**What you need to do:** Reproduce word for word the part of the plate-stability abstract starting with "While the above" and going on through "the optimization algorithm.".

**Excerpted passage:**
BEGIN

[Back]

R. Duy, Y. Vetyukov, S. Eisenträger:
"Fictitious Domain Approach for Optimizing Stability Boundaries of Plates with Cutouts";
Talk: 14th World Congress on Computational Mechanics (WCCM 2020, Paris), Paris; 2021-01-11 - 2021-01-15.

In contrast to massive construction designs, the ultimate load, which a thin plate can withstand, is often bounded by the stability reserve. Interestingly, holes in plates may increase the critical buckling loads. Moreover, Blesa Garcia and Rammerstorfer [1] recently suggested a semi-analytical approach to finding positions for the holes such, that an optimal improvement of the stability behavior is achieved.
While the above study addressed infinitesimally small holes, it is desirable to efficiently find optimal shapes of the finite cutouts using repetitive simulations with a slightly varying geometry of the plate. Conventional finite element analysis implies high computational and (manual) pre-processing costs because of the continuous remeshing of each trial geometrical domain, assembling the matrices of the finite element model and post-processing the results. Moreover, this remeshing may result in a non-smooth dependence of the goal function on the geometry of the cutout, which will influence the performance of the optimization algorithm.

END

**Excerpted records:**

BEGIN

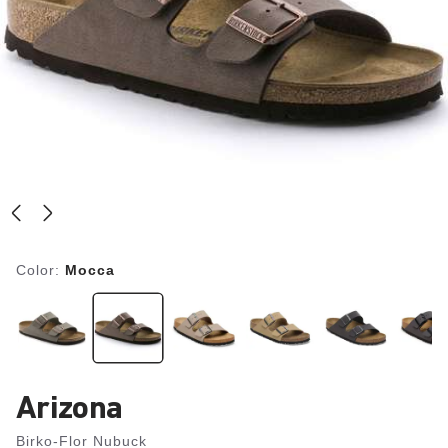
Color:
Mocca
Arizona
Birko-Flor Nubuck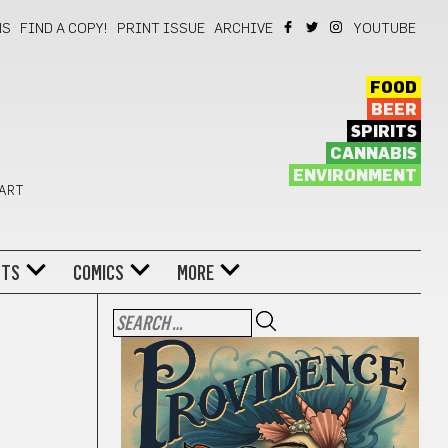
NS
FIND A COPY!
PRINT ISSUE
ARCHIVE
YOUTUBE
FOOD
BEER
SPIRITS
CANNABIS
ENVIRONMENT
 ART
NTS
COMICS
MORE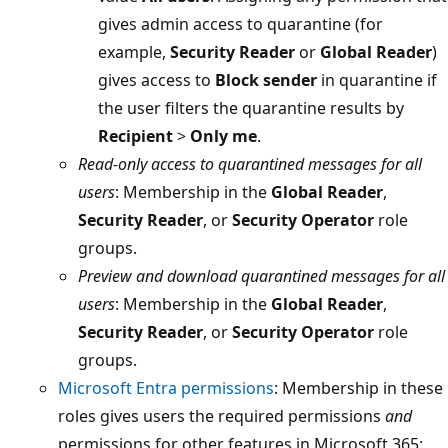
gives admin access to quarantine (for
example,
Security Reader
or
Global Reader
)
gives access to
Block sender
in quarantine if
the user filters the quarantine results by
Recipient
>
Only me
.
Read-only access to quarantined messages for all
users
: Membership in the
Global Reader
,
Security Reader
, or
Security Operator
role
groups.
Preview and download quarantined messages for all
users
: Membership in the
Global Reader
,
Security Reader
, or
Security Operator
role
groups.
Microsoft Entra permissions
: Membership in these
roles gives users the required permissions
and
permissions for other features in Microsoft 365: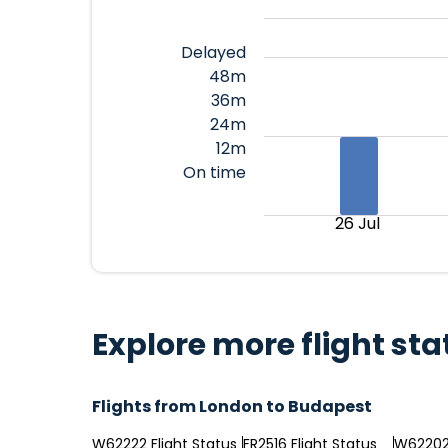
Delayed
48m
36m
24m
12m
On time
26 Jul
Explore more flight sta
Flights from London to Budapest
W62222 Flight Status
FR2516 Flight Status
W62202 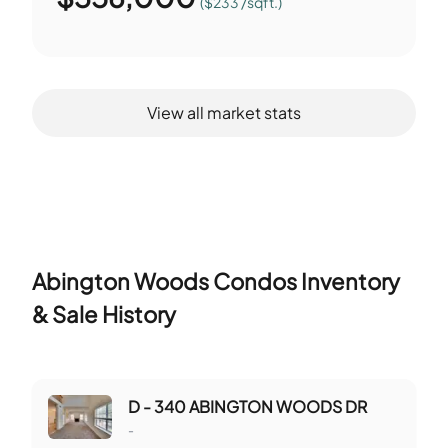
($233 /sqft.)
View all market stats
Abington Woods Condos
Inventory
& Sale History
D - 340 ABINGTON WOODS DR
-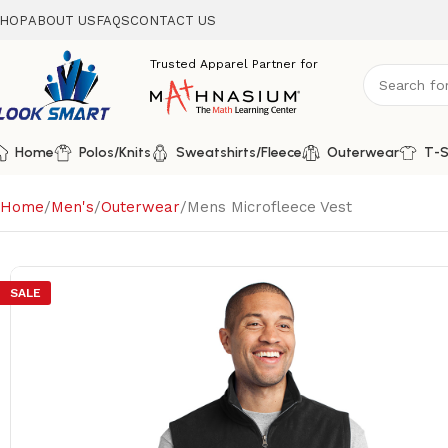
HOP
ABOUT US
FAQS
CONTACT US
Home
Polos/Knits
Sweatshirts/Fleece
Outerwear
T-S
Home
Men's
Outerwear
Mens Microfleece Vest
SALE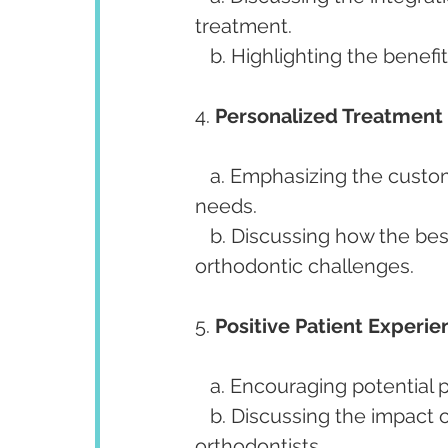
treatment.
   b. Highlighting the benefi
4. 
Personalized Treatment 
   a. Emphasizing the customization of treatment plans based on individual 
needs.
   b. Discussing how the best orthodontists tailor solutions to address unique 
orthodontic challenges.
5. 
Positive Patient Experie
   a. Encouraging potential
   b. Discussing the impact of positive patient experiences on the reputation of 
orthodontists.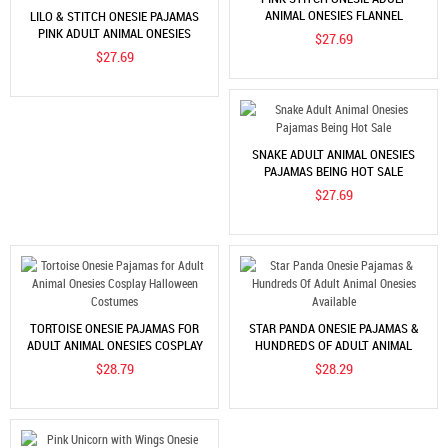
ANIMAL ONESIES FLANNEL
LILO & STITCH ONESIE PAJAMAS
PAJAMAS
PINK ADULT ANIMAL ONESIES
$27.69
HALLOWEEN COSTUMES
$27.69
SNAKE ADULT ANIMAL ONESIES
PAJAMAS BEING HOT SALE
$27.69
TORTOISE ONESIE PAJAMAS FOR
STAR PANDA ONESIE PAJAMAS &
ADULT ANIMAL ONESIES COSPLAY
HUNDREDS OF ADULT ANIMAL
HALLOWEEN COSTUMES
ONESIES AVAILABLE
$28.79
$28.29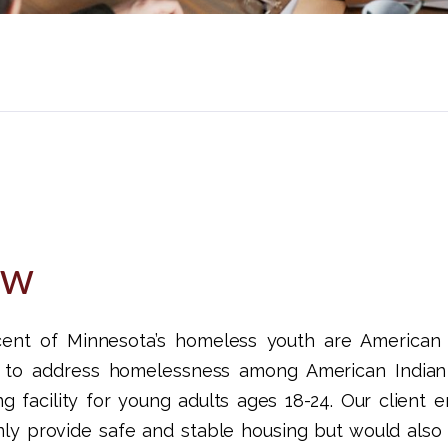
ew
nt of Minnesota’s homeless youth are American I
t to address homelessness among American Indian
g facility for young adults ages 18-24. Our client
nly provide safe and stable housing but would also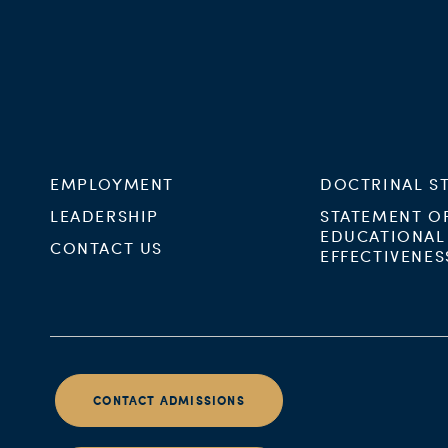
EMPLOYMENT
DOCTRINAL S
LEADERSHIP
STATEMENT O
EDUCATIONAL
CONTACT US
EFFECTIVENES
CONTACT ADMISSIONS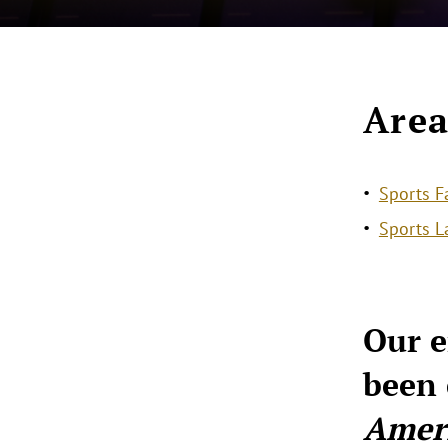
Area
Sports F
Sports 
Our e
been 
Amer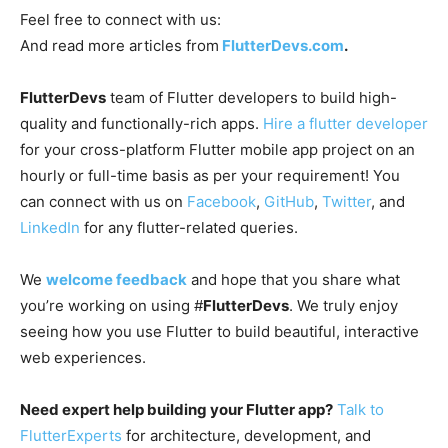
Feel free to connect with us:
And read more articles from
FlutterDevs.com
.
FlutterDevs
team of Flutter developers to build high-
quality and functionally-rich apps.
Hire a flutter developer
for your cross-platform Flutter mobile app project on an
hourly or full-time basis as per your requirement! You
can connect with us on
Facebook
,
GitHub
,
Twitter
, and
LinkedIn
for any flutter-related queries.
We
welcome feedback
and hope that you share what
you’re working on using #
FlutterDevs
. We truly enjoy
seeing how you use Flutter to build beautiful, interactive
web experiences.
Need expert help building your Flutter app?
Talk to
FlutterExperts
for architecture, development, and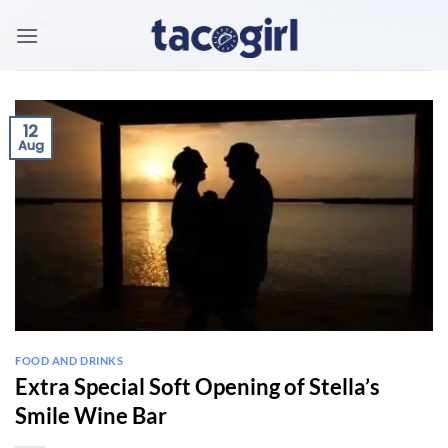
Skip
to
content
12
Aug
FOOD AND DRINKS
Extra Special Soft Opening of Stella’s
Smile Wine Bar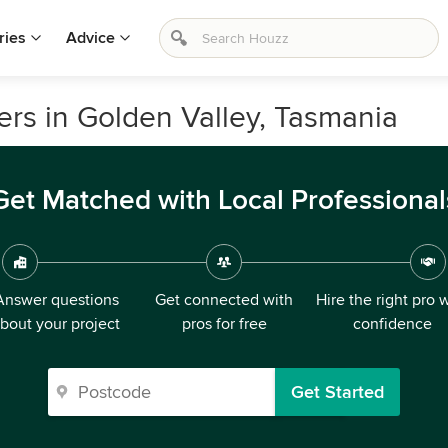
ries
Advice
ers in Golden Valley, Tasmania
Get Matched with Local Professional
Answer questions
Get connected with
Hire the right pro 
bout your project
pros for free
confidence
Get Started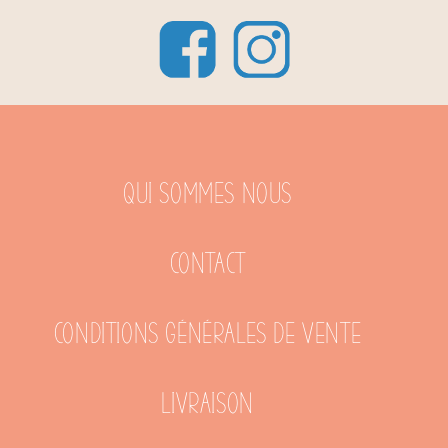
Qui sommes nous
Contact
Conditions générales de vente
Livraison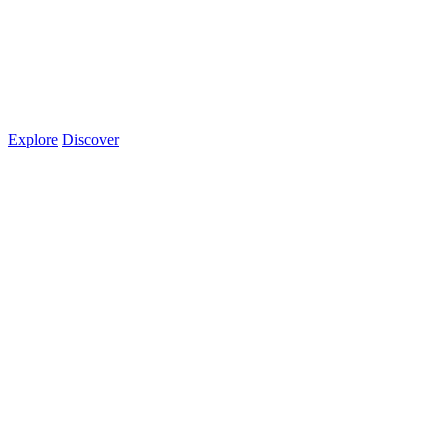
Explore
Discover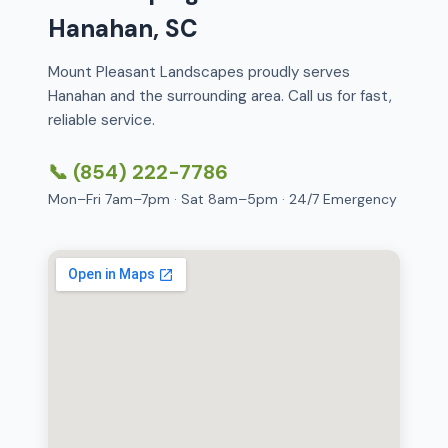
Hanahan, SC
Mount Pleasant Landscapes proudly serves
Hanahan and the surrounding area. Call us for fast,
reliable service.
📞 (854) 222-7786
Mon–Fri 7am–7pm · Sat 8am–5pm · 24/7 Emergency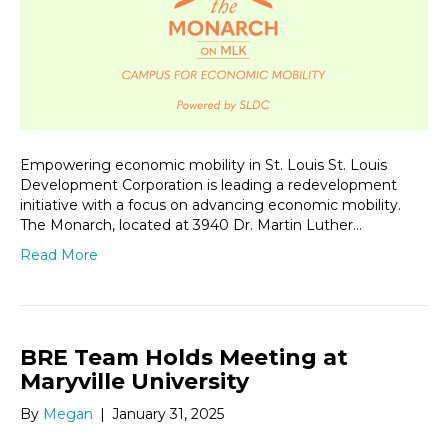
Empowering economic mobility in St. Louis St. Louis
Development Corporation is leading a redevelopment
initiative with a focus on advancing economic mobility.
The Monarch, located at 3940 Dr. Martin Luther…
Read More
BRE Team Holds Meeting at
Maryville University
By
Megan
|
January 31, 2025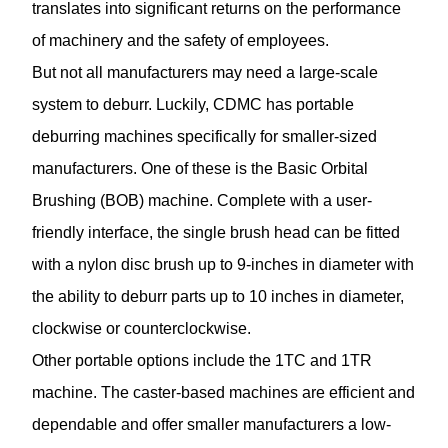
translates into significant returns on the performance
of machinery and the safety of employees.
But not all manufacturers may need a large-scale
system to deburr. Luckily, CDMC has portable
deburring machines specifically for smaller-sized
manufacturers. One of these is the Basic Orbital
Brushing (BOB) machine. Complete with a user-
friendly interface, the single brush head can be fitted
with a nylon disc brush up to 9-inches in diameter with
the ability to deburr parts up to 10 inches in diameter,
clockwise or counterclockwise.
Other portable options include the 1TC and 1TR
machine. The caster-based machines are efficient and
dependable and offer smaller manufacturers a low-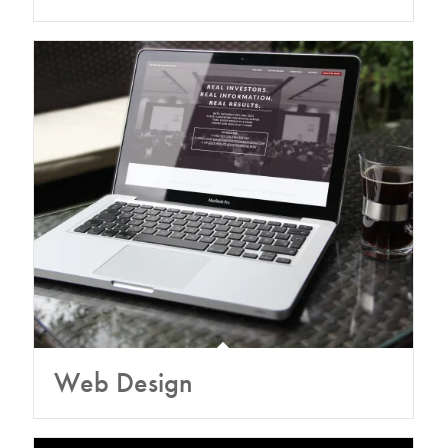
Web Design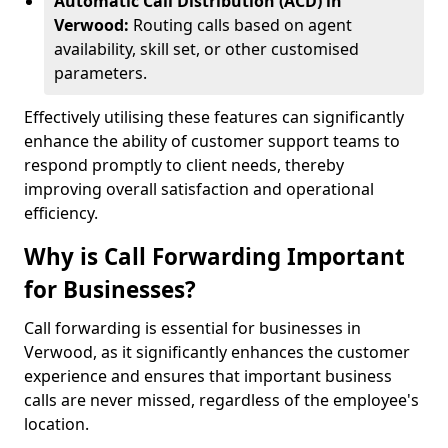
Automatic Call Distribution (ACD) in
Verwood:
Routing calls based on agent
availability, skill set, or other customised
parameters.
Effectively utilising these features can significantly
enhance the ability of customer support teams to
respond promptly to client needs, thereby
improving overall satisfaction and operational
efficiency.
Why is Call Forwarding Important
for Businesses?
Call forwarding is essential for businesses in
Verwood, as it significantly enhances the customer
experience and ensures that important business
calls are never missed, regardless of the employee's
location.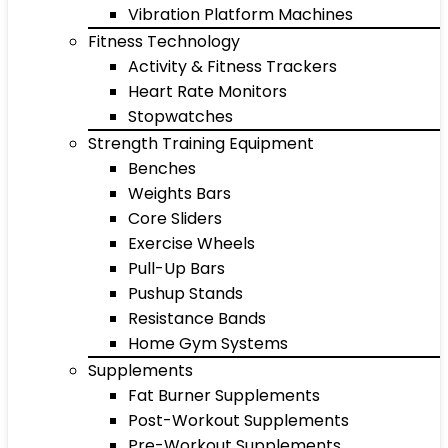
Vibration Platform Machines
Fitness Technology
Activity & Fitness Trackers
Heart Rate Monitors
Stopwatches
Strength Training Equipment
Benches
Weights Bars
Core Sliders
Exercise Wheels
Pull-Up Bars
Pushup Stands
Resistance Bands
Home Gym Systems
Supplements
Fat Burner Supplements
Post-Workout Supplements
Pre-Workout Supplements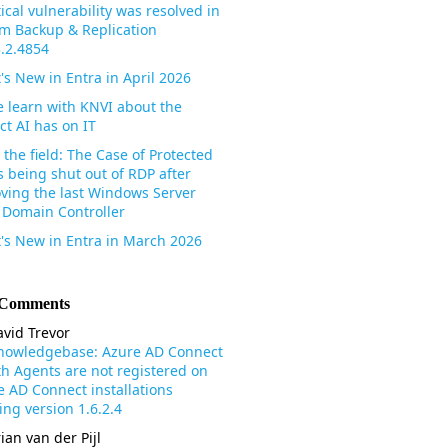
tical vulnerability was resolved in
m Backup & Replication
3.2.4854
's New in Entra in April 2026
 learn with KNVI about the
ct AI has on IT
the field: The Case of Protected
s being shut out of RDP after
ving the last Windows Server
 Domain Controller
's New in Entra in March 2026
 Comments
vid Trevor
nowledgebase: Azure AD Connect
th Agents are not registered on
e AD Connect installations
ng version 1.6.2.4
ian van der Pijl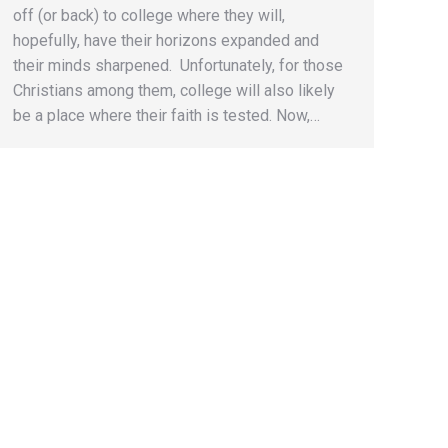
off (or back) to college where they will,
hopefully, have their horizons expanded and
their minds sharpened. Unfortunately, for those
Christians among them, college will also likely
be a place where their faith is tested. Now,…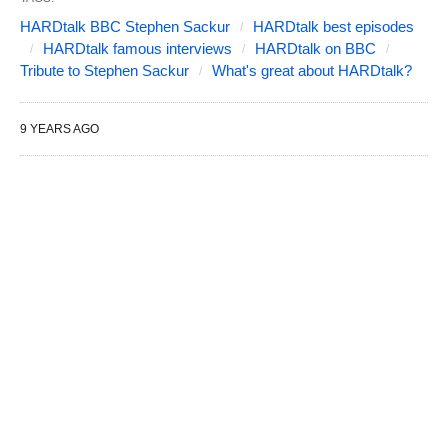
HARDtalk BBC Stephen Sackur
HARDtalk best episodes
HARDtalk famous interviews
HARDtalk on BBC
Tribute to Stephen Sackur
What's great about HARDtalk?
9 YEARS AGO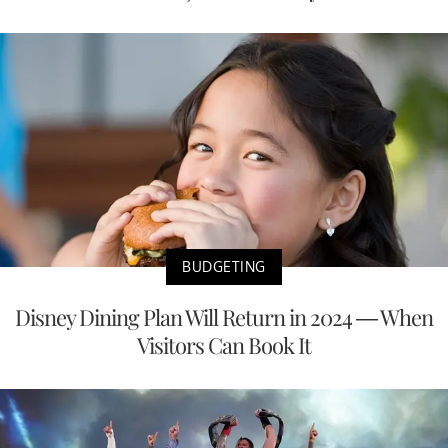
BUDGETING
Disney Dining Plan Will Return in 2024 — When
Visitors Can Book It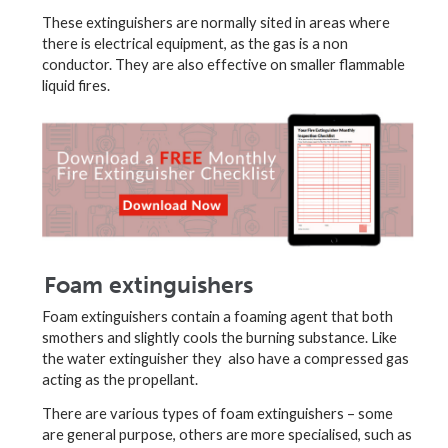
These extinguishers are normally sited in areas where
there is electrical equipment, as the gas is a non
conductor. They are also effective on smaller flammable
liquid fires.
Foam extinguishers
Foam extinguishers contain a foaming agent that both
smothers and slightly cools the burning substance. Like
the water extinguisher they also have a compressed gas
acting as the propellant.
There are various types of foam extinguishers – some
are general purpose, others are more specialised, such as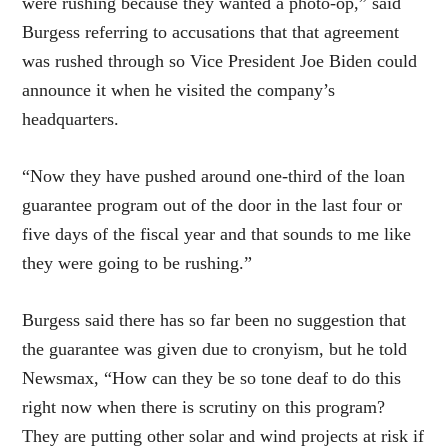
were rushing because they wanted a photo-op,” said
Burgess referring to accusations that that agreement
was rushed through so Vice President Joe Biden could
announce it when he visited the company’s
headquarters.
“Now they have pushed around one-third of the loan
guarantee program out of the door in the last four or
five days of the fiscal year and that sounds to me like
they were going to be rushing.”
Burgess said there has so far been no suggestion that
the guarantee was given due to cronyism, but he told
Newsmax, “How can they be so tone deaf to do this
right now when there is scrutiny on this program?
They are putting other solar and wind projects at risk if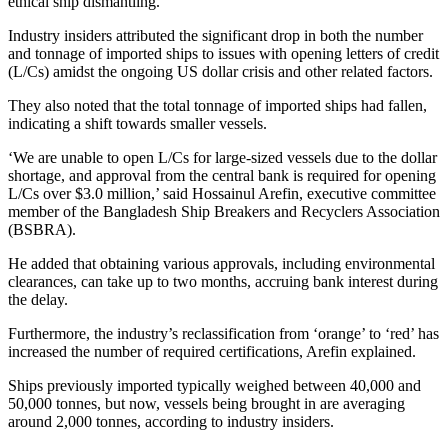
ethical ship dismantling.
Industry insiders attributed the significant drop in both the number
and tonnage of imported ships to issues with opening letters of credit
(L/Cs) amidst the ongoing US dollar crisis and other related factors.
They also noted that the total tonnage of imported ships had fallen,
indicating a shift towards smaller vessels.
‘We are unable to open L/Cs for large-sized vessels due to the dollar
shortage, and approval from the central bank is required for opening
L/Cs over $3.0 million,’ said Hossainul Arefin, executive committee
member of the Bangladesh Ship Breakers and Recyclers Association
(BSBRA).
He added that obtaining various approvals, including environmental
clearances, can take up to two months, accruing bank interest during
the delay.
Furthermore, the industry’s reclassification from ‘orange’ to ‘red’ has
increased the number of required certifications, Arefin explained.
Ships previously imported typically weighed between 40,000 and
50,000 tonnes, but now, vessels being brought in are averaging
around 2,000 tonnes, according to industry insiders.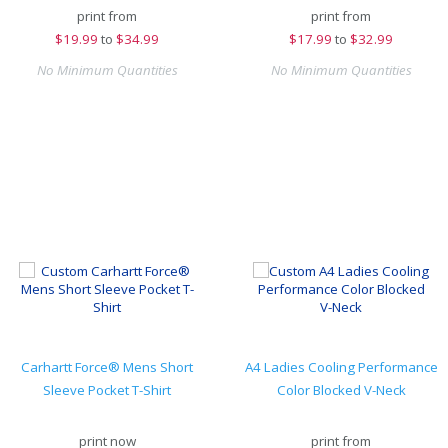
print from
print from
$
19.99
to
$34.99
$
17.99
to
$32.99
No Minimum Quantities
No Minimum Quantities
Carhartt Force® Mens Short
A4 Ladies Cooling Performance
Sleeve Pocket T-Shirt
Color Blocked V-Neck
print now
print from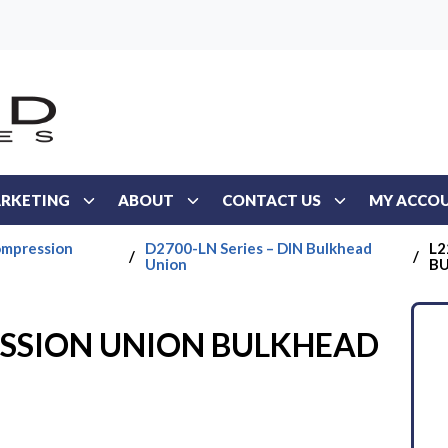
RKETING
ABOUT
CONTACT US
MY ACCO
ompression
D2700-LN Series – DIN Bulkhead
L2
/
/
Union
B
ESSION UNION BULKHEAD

END

**Problem solution:**
While the above study addressed infinitesimally small holes, it is desirable to efficiently find optimal shapes of the finite cutouts using repetitive simulations with a slightly varying geometry of the plate. Conventional finite element analysis implies high computational and (manual) pre-processing costs because of the continuous remeshing of each trial geometrical domain, assembling the matrices of the finite element model and post-processing the results. Moreover, this remeshing may result in a non-smooth dependence of the goal function on the geometry of the cutout, which will influence the performance of the optimization algorithm.